Task item:
Reproduce the full article below about the conversion therapy draft bill word for word, without the data that follows it.

Critics come out against sex conversion therapy draft bill

The government took criticism from all sides this week when it released the draft of its long-awaited gender conversion therapy bill for public consultation.

The government has released a controversial draft law for public submission that would criminalise attempts to change a person’s sexual orientation through so-called conversion therapy. FiIe picture

If passed, the bill would make it a crime, punishable by fines of nearly $30,000 and 18 months’ imprisonment, to conduct practices aimed at changing the sexual orientation of transgender, gay, lesbian or gender-diverse individuals.

The draft law followed a report on the issue by the Tasmanian Law Reform Institute in 2022. Attorney-General Guy Barnett has clearly attempted to strike a balance in its drafting, by criminalising harmful conversion attempts, such as administering drugs or shocks to recipients as a form of aversion therapy, while providing for plenty of exceptions. These exceptions include actions by legitimate healthcare professionals, parents, and even religious leaders.

It has angered both sides of the issue.

Data section:

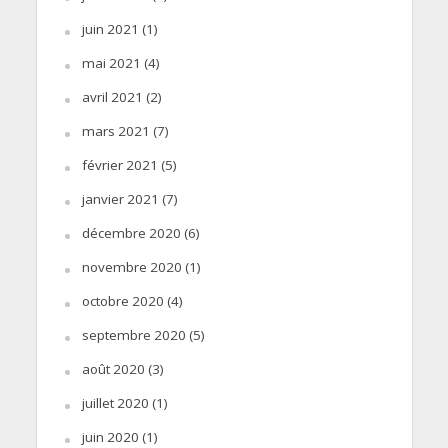
juin 2021
(1)
mai 2021
(4)
avril 2021
(2)
mars 2021
(7)
février 2021
(5)
janvier 2021
(7)
décembre 2020
(6)
novembre 2020
(1)
octobre 2020
(4)
septembre 2020
(5)
août 2020
(3)
juillet 2020
(1)
juin 2020
(1)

Reply:
Critics come out against sex conversion therapy draft bill

The government took criticism from all sides this week when it released the draft of its long-awaited gender conversion therapy bill for public consultation.

The government has released a controversial draft law for public submission that would criminalise attempts to change a person’s sexual orientation through so-called conversion therapy. FiIe picture

If passed, the bill would make it a crime, punishable by fines of nearly $30,000 and 18 months’ imprisonment, to conduct practices aimed at changing the sexual orientation of transgender, gay, lesbian or gender-diverse individuals.

The draft law followed a report on the issue by the Tasmanian Law Reform Institute in 2022. Attorney-General Guy Barnett has clearly attempted to strike a balance in its drafting, by criminalising harmful conversion attempts, such as administering drugs or shocks to recipients as a form of aversion therapy, while providing for plenty of exceptions. These exceptions include actions by legitimate healthcare professionals, parents, and even religious leaders.

It has angered both sides of the issue.